We came wickedly close to running out of feed this winter. We have ten bales left and we only have those ten left because we mixed the late hay being offered with straw.

When the cold weather broke, the weather warmed quickly. The snow receded and the ewes began to wander over the stockpiled vetch field. It’s all just old feed out there but they were skipping the hay and going to graze.

Yesterday night the weather cooled again and the wind picked up. The ewes are late in their pregnancy and we had not offered a bale in several days, maybe I should do so today. I did, and the ewes never even paused to sniff it as they walked on by to go grazing. Damn those things anyway, 1400 lbs of feed rolled out but untouched. Frustration rushes in. Down to nine bales if the weather turns ugly again or we need to feed after shearing. I really didn’t appreciate sheep this morning.
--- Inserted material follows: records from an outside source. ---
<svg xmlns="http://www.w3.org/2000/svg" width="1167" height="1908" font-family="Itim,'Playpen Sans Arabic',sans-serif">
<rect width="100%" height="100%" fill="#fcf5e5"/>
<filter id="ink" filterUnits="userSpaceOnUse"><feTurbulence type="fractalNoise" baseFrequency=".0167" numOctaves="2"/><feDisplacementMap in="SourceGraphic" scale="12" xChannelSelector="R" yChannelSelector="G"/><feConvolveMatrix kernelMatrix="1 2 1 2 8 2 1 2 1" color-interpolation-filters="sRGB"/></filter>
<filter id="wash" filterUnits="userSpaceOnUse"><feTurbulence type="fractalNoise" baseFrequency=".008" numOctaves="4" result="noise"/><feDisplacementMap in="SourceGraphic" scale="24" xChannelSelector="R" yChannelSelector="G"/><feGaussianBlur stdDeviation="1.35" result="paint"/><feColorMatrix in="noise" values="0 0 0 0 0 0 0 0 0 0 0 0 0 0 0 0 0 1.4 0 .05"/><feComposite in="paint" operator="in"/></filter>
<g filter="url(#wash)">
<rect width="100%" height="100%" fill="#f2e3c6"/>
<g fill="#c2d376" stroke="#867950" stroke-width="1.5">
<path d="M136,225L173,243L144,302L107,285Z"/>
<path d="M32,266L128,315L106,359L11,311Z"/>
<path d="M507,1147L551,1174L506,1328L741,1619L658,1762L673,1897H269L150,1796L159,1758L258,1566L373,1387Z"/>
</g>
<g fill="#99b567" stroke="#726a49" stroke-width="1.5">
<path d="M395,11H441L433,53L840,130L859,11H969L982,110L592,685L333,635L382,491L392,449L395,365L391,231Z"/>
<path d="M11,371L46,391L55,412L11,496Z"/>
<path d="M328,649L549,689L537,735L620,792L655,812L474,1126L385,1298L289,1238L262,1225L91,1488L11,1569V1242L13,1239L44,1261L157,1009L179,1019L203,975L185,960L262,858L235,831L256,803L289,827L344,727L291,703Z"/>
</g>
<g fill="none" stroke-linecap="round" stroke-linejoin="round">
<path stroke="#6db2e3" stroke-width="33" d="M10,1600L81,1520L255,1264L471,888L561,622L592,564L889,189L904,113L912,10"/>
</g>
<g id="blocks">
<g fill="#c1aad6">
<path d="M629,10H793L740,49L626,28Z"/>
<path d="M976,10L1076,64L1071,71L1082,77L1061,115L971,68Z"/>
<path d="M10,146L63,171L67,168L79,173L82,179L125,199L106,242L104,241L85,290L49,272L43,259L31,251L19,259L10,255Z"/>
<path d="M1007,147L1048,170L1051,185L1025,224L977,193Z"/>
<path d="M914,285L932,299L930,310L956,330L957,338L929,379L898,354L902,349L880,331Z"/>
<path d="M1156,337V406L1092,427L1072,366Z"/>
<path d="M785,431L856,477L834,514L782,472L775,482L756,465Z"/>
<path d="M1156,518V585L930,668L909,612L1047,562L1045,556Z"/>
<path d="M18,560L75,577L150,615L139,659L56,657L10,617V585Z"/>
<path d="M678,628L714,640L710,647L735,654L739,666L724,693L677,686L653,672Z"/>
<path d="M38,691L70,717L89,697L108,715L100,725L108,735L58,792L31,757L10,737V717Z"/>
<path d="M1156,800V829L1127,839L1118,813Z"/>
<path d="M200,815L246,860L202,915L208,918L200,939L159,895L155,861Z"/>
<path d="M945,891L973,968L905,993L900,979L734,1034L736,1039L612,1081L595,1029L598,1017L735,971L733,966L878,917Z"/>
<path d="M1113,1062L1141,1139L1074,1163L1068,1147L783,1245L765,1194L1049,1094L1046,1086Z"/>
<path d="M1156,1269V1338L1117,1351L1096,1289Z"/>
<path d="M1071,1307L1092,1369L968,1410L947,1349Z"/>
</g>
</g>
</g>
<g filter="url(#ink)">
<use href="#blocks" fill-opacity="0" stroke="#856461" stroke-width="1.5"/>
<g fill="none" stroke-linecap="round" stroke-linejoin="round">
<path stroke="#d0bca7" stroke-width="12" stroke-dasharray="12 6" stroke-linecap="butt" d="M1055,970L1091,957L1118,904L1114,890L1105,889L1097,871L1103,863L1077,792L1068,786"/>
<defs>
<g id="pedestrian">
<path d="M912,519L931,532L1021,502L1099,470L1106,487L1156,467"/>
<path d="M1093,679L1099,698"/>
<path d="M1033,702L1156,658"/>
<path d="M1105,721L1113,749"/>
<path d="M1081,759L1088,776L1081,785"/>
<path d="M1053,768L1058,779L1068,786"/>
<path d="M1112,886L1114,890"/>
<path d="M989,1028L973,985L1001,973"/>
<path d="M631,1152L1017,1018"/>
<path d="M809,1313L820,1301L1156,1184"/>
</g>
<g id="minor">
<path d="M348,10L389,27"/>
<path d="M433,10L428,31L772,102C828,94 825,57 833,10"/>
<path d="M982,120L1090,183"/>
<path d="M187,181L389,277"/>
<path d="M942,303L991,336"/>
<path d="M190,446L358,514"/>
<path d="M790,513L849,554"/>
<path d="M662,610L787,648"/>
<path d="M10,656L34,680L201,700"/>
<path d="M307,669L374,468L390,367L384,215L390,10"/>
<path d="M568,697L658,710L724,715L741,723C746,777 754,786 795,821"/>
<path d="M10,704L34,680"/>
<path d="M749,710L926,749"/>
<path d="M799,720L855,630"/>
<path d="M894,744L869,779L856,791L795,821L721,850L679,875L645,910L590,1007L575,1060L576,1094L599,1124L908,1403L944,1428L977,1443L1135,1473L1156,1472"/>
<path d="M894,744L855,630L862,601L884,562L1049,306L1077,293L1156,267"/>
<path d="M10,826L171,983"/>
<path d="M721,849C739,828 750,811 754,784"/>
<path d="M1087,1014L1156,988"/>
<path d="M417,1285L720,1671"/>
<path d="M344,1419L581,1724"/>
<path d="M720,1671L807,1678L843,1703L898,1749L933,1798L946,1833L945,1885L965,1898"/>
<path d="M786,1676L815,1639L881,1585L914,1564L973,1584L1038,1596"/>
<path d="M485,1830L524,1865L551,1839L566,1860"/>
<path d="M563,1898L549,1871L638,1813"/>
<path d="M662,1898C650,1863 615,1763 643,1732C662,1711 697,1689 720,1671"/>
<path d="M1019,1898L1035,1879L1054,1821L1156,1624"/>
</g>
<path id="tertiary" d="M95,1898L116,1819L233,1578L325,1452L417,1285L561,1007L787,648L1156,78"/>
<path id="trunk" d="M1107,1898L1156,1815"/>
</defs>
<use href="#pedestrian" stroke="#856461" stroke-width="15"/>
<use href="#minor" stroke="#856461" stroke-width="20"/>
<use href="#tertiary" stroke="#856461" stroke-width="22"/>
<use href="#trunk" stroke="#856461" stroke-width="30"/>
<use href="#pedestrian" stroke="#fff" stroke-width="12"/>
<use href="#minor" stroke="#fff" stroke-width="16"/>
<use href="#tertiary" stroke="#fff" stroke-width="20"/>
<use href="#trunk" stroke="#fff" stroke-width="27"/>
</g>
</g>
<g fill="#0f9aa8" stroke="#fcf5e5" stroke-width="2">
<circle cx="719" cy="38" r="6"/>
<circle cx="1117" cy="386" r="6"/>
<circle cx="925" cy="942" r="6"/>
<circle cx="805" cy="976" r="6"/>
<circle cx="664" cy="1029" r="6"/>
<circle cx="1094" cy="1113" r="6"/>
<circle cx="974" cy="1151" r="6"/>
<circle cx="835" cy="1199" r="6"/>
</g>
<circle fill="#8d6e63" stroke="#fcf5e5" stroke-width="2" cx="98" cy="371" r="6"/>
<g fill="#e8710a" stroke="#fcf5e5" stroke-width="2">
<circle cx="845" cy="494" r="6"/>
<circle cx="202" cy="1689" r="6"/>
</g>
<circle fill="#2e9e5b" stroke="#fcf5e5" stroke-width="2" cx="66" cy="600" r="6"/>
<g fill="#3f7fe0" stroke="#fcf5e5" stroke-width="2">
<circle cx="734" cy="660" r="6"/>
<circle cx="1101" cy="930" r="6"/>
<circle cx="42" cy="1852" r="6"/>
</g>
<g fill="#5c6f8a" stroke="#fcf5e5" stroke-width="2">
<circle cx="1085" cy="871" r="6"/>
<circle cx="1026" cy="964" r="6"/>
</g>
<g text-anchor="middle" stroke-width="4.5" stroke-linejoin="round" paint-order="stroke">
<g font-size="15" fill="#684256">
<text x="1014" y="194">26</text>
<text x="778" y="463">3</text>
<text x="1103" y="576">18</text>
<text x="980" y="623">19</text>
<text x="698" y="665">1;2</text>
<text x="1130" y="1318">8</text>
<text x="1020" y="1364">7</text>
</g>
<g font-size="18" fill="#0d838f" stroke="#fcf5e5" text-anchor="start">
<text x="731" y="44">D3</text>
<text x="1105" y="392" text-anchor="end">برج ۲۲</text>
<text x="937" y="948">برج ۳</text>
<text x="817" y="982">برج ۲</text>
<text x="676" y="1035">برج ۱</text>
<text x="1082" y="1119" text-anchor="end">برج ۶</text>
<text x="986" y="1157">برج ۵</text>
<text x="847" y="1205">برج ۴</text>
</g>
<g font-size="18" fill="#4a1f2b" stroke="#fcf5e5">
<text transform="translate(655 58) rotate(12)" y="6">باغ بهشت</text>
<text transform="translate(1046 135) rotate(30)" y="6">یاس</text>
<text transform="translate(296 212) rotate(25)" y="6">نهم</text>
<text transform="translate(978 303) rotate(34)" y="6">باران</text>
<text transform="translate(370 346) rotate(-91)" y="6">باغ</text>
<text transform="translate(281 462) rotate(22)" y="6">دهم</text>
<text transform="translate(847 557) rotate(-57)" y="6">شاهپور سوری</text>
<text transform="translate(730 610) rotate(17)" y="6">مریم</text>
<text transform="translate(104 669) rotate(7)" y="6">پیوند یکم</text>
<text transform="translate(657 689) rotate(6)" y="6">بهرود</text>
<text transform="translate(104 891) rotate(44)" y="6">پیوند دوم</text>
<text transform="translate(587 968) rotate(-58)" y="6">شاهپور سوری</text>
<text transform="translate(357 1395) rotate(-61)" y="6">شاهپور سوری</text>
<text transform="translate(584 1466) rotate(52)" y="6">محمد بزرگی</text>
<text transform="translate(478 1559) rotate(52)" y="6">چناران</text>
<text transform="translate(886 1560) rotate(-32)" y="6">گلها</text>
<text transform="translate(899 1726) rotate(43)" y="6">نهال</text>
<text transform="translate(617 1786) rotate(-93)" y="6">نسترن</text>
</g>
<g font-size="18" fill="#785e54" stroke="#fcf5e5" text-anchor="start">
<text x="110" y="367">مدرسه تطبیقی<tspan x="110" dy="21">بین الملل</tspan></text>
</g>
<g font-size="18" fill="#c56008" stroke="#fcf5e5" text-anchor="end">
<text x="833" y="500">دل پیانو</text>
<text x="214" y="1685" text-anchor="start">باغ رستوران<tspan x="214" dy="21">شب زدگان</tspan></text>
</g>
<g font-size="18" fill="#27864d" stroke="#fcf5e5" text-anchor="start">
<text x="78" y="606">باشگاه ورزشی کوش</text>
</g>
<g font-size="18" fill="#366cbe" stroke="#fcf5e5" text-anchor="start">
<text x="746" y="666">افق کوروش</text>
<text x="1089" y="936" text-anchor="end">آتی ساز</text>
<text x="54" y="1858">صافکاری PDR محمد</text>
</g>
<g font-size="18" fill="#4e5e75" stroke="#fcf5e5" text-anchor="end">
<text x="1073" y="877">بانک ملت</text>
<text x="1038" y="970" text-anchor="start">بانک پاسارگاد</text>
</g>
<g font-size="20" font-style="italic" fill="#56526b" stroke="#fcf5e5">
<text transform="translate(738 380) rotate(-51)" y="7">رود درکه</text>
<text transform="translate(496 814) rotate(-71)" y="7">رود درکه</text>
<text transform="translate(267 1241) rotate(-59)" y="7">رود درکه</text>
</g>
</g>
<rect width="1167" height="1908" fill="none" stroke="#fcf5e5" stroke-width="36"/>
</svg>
They’ll find it later I thought and they did, and they passed right by it again. A sharp reminder of how strong the urge is for livestock to move and graze feed off the land.

That evening I filled the mineral tubs with fresh mineral and salt, not a ewe in sight while I did so but before I finish filling the second tub, they’re on the move toward me. They wait for me to leave and the moment I do they swarm the tubs. Feed – nah – but salt/mineral – none of that goes unnoticed.

The days are beautifully warm after the hellish cold spell we came through at winters end. Feeling the stockpiled agitation at life that will not flow for me lately, I head to the shearing building. It needs to be cleaned before shearing which is end of next week.

We don’t house the flock but there is always a small group of animals who stay in this area through the winter. This year it was cows, horses and wether lambs for dog training. There is no shelter other than the building and some windbreak panels so when the weather gets particularly nasty I open the door of the building and let the small group of animals who stay in this paddock access it for shelter. This winter has a particularly long cold snap so those animals spent more than a few days and nights in there.

I pulled in a calf sleigh and picked up the shovel. I begin to scrape and scoop, collecting the bigger piles of cow and horse manure. Then scraped the sheep manure and dirt into a windrow before shovelling it into the calf sleigh. When the sleigh was full enough for me to haul I step into the looped rope and pull it a distance to the hilltop and dump it. I can taste the bitter tang of dust from the loose dirt of covered earth that has not seen direct moisture for years. Wary of filling the sleigh too full and giving myself grief at pulling it, I make several trips.

Every other farmer I know would do this work with a tractor but that option doesn’t even occur to me. This is a physical job I know I can get done and I needed that – I needed a job that could just get done – no analyzing, no loose ends, a job with direct, tangible result.
My agitation dropped a notch.
It is repetitive grunt work that has no carefulness or detail to it. In the doing of the work is smoothness and rhythm I haven’t felt for some time.
In some fashion I can’t articulate my mind writes while my body works. I sort out life’s misgivings of late and even though the relief only lasted for the duration of time I spent shovelling shit I know I’ve been nudged in a direction I needed to be nudged. This way of life has a way of doing that.